** begin **
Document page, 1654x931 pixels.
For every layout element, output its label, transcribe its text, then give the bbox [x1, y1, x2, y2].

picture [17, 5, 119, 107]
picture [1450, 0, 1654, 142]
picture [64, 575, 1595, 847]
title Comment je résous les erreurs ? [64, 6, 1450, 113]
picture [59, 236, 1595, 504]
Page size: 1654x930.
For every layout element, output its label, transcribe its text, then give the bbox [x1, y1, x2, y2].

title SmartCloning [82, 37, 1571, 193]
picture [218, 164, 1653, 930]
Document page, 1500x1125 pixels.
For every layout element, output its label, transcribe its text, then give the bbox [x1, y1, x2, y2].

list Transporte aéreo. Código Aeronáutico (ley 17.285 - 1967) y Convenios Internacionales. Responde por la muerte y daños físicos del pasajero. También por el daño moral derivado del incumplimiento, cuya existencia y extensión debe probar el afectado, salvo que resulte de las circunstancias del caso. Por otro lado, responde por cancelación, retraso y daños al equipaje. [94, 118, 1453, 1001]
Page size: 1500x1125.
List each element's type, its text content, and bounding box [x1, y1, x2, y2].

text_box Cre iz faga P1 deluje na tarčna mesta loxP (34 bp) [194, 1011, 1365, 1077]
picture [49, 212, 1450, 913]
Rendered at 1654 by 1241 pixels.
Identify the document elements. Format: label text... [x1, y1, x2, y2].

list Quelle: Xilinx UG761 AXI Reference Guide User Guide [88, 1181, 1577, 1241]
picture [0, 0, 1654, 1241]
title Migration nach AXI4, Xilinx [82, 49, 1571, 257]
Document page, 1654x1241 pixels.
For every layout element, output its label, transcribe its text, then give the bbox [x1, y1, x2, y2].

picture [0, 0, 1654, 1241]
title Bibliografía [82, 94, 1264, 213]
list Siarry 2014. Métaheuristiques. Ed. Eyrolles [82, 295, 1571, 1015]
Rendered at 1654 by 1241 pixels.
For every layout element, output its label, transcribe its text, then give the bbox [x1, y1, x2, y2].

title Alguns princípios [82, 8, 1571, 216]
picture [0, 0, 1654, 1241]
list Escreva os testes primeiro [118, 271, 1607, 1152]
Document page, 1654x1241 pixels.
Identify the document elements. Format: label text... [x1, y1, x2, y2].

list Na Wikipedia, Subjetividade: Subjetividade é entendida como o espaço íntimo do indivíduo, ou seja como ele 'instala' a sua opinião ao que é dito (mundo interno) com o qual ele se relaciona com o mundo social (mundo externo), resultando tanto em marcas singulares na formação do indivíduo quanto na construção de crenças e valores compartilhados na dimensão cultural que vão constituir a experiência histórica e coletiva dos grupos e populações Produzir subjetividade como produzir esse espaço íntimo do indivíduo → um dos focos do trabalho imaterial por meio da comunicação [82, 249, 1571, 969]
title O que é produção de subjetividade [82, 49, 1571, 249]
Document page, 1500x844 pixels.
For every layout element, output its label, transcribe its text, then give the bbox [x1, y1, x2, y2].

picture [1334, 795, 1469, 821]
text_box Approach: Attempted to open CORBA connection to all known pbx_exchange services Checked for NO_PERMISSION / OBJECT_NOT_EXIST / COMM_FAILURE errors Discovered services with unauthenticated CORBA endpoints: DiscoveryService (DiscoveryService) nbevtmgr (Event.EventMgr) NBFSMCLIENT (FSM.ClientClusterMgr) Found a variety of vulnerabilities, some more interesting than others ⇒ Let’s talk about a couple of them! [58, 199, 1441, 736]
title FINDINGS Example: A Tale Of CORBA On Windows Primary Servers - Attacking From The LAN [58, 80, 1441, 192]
** end **
## The problem
Pull out every line of the listing above that contains the string "size". The match is case-sensitive.

## Task output
Page size: 1654x930.
Page size: 1500x1125.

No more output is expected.